Gispa menambahkan, anak muda tidak boleh sekadar menunggu dilibatkan. “Kita harus jemput bola dan terlibat aktif dalam isu iklim. Selama ini keterlibatan kita masih sebatas tokenisme: datang, duduk, dan melihat,” ujarnya.

Keadilan iklim
Salah satu tuntutan utama generasi muda adalah lahirnya kebijakan yang berkeadilan iklim – kebijakan yang tidak hanya fokus pada penurunan emisi, tetapi juga mempertimbangkan dampaknya terhadap kelompok rentan.
“Ada kelompok seperti penyandang disabilitas yang belum memiliki infrastruktur evakuasi memadai, atau nelayan yang terdampak kenaikan permukaan laut. Mereka harus dilibatkan dalam setiap aksi mitigasi,” kata Ginanjar.
Gispa menilai pengesahan RUU Keadilan Iklim dan RUU Masyarakat Adat akan memberikan legalitas kuat bagi masyarakat Papua untuk menjaga tanah, laut, dan hutan mereka. “Kebijakan punya daya ikat lebih kuat dari sekadar aksi,” tegasnya.
Lungli menambahkan, kebijakan tersebut harus memastikan kelompok rentan tidak menanggung beban pembangunan secara tidak proporsional. “Mereka harus tetap merasa aman, tidak tersingkir, dan bisa hidup berdampingan dengan pembangunan,” katanya.
Transisi energi
Transisi dari energi fosil ke energi terbarukan menjadi hal mendesak bagi anak muda.

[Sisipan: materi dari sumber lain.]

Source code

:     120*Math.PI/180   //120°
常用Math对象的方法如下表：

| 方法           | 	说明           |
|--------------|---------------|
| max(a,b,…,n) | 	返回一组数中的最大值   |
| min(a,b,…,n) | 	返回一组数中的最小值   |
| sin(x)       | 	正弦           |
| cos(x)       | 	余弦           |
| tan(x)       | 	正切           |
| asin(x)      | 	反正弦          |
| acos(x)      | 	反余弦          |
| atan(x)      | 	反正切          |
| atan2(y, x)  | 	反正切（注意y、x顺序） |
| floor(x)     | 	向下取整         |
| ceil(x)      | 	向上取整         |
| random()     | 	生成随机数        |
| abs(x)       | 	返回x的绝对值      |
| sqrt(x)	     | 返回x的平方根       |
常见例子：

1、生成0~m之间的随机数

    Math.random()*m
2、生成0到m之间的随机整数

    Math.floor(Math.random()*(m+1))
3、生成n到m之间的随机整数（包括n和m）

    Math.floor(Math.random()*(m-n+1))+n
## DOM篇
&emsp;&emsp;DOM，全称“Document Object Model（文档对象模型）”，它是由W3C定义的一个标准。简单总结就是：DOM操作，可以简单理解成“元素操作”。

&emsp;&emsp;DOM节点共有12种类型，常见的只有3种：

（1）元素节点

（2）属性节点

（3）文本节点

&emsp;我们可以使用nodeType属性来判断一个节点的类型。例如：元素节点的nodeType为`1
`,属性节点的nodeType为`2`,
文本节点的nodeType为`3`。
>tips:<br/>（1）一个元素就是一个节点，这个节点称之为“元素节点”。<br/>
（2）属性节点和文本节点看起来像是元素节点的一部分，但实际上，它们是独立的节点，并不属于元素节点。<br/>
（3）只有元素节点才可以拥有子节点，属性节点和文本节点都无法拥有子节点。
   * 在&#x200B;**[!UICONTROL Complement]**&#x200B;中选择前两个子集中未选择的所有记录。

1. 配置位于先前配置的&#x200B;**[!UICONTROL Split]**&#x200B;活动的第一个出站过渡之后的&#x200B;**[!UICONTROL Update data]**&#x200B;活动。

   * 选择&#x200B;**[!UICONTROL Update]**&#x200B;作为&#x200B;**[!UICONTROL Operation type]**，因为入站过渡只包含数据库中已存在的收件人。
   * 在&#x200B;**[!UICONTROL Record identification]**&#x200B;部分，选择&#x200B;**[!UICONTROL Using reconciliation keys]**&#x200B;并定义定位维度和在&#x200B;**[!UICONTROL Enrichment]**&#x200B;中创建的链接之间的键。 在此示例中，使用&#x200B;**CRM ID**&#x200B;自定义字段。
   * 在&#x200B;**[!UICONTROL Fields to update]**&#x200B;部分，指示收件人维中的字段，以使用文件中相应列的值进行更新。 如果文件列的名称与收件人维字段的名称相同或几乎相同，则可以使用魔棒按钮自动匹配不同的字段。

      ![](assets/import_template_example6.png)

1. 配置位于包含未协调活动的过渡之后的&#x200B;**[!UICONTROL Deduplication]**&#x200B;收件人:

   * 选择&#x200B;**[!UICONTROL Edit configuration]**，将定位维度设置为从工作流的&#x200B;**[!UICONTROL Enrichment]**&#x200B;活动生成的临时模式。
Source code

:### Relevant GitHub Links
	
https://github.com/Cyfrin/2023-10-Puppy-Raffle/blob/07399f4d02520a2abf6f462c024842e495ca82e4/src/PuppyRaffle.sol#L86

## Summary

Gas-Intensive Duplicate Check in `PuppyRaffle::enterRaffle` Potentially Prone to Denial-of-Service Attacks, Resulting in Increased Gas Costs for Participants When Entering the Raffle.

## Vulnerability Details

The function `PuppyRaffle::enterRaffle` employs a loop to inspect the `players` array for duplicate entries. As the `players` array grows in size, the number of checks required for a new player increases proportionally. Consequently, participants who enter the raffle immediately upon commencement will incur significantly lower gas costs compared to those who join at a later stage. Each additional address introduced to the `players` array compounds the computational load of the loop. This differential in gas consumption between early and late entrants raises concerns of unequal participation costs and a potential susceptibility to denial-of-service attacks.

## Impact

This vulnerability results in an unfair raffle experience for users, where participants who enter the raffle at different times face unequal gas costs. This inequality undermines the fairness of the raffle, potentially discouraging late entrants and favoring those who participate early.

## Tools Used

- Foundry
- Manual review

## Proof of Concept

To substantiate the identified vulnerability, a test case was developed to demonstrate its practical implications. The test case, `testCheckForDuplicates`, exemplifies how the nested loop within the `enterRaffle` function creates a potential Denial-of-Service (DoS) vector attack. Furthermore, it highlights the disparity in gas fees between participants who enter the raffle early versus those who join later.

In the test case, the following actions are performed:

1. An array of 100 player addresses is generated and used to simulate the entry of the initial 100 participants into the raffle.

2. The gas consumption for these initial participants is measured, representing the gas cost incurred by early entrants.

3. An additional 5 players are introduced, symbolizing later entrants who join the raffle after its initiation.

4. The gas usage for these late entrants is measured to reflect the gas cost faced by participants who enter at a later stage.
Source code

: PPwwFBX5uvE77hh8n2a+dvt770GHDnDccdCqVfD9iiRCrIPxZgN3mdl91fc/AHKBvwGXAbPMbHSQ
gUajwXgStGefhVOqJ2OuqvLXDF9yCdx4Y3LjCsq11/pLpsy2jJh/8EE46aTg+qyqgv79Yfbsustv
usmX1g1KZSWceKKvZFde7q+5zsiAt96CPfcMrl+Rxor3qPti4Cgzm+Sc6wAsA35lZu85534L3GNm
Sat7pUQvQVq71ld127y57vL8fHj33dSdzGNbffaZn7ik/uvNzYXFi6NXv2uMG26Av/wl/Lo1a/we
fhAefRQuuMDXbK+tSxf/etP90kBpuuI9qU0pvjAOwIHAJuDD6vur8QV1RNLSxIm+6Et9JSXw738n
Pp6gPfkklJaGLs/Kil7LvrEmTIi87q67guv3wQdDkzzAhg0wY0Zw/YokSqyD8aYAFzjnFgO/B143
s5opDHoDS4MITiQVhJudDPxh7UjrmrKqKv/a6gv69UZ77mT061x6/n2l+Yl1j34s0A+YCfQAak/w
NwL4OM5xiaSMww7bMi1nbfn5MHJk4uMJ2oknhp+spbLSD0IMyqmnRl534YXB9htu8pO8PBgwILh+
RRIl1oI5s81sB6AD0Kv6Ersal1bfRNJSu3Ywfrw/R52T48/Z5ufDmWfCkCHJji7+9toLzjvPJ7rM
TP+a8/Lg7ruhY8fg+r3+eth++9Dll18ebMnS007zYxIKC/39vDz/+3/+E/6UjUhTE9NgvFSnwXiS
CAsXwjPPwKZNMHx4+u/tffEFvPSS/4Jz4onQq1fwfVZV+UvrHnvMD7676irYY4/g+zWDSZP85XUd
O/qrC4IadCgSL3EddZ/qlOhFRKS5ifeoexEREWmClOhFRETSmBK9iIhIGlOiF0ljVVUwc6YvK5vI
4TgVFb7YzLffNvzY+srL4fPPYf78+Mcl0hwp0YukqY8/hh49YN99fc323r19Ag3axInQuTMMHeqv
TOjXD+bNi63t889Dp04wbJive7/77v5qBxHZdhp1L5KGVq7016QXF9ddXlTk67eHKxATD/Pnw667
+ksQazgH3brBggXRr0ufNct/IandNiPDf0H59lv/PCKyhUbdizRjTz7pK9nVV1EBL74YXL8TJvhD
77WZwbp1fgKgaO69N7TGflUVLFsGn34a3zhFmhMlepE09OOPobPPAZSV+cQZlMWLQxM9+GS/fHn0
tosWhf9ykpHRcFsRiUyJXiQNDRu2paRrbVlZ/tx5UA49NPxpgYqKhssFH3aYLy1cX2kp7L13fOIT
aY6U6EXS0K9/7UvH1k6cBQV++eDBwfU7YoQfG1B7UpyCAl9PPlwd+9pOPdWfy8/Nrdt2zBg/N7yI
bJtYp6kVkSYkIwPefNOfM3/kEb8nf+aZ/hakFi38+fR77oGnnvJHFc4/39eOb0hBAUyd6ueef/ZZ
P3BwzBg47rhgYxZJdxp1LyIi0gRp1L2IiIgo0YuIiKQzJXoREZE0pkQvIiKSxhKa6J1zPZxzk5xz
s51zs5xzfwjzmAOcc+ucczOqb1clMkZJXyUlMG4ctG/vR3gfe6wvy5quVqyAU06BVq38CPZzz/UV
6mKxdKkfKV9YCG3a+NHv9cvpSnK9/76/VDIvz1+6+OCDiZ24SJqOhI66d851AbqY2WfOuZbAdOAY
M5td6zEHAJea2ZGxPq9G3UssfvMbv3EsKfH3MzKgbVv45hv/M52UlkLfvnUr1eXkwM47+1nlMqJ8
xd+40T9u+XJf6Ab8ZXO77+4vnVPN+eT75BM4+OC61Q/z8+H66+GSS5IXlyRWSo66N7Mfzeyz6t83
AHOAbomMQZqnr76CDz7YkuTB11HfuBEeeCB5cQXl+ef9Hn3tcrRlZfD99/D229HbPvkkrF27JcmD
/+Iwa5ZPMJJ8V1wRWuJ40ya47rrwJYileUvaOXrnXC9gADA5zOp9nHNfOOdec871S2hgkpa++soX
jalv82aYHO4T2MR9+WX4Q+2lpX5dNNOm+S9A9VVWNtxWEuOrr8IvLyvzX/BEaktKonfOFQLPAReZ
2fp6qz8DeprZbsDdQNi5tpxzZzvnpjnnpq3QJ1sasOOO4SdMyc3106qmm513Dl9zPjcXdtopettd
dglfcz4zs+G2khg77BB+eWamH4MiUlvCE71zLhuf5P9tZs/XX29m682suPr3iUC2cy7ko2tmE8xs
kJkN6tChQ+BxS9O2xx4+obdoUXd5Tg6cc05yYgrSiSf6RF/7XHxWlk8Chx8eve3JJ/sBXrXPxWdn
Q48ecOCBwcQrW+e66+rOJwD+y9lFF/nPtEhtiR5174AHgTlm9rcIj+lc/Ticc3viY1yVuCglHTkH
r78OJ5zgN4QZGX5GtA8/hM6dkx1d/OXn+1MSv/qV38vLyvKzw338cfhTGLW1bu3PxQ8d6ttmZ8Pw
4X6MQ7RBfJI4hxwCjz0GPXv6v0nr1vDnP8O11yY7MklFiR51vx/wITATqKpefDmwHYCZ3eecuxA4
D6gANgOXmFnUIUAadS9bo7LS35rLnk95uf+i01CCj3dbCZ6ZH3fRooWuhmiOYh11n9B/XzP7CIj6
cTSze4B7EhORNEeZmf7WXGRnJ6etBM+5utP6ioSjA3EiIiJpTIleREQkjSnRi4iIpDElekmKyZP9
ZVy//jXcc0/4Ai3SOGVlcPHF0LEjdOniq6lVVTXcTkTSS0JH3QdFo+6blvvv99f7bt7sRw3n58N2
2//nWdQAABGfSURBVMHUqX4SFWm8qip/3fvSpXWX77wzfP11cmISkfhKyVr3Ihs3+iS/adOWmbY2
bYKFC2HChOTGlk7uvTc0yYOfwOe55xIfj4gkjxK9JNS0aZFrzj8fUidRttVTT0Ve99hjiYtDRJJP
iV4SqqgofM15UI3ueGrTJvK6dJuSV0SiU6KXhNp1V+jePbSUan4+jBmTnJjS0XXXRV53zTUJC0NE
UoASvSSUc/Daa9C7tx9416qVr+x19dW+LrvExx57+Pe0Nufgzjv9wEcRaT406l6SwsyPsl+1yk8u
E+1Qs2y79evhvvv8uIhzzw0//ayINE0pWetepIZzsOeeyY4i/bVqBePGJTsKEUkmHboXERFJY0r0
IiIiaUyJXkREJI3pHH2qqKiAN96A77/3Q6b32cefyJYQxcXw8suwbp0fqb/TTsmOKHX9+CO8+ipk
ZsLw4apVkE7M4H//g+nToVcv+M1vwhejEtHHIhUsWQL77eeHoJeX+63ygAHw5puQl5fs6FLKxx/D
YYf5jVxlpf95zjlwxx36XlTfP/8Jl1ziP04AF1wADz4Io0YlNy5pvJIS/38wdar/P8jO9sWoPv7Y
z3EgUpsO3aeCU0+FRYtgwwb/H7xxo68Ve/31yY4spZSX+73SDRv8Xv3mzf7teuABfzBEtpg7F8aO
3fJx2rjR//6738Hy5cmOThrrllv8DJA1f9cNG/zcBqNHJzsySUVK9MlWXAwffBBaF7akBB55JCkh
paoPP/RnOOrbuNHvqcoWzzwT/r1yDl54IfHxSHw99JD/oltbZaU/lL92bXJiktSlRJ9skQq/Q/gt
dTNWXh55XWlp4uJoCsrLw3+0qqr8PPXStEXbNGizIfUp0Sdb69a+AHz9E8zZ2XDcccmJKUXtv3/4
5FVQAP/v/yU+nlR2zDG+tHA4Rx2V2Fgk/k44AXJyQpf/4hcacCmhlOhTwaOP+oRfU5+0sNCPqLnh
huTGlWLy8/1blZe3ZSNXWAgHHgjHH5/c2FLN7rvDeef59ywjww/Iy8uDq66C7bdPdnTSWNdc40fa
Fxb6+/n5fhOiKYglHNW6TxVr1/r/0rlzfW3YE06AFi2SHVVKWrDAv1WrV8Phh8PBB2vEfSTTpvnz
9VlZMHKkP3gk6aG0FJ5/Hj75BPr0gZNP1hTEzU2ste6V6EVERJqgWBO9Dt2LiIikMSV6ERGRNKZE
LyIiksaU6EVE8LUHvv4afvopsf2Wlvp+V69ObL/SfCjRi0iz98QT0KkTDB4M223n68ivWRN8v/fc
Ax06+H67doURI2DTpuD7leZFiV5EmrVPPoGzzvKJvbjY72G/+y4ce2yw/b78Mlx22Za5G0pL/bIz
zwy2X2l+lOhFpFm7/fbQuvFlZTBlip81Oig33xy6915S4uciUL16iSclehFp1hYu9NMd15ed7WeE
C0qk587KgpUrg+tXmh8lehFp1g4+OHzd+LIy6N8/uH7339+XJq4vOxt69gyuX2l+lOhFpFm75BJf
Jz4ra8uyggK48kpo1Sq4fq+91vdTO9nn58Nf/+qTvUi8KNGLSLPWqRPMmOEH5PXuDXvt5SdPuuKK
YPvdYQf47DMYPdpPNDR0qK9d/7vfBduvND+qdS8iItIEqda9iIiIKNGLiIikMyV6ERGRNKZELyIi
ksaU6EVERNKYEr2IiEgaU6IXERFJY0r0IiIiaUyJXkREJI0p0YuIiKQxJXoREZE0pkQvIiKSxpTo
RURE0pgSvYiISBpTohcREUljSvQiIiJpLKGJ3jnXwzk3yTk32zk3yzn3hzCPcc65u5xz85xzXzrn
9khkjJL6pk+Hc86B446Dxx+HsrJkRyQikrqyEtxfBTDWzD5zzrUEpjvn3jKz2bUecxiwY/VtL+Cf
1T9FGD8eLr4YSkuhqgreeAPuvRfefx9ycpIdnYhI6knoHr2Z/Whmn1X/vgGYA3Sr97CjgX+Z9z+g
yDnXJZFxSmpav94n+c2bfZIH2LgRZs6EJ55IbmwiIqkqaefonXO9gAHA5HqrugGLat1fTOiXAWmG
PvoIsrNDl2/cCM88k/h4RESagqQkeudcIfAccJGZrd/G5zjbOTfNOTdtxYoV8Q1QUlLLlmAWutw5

Ginanjar menilai pemerintah tidak boleh lagi menunda pembangunan infrastruktur energi bersih.
“Ini bukan saatnya membangun PLTU baru. Jika Vietnam yang ekonominya di bawah kita bisa mencapai target energi terbarukan lebih tinggi, kita pun seharusnya bisa,” ujarnya.
Papua memiliki potensi besar untuk Pembangkit Listrik Tenaga Surya (PLTS). “Jika rumah-rumah bisa mandiri energi, masyarakat tidak lagi bergantung pada PLN dan bisa mengalokasikan biaya listrik untuk kebutuhan lain,” kata Gispa.
Ia mengingatkan agar pemerintah tidak hanya fokus pada energi biru seperti baterai lithium yang memerlukan tambang nikel baru. “Masih banyak jenis energi terbarukan lain yang bisa dikembangkan,” ujarnya.
Stop perusakan lingkungan
Meski krisis iklim mendesak, pemerintah masih menggelontorkan dana besar untuk proyek berbasis batu bara. Di sisi lain, ketika diminta mendanai PLTS, pemerintah justru mempertanyakan sumber dananya.
“PLTS adalah solusi paling masuk akal untuk Papua. Masyarakat pra-sejahtera sangat terbantu secara finansial jika mendapatkan pembangkit listrik tenaga surya,” ujar Gispa.
Ginanjar menekankan pentingnya solusi berbasis komunitas. “Masyarakat harus bisa memproduksi, mengelola, dan mendistribusikan energi sendiri. Konsep ini terbukti berhasil di PLTMH Kulonprogo dan Kasepuhan Cipta Gelar,” katanya.
Anak muda punya solusi
Anak muda punya ide dan solusi, tetapi sering tidak tahu cara agar ide itu didengar. “Kita butuh jalur resmi seperti Youth Climate Council, di mana anak muda diberi ruang dan anggaran untuk menentukan proyeknya,” kata Ginanjar.
Lungli menyoroti kerusakan lingkungan akibat pembangunan di pesisir. “Ikan menjauh karena pembangunan yang tak terkendali. Kenapa tidak melestarikan hutan bakau untuk wisata? Kita bisa memanfaatkan alam dengan bijak sekaligus memajukan Indonesia,” ujarnya.
Ginanjar juga menilai pentingnya edukasi iklim dalam kurikulum pendidikan. “Dengan pemahaman sejak dini, anak muda akan tumbuh menjadi pemimpin yang mampu menciptakan solusi iklim,” katanya.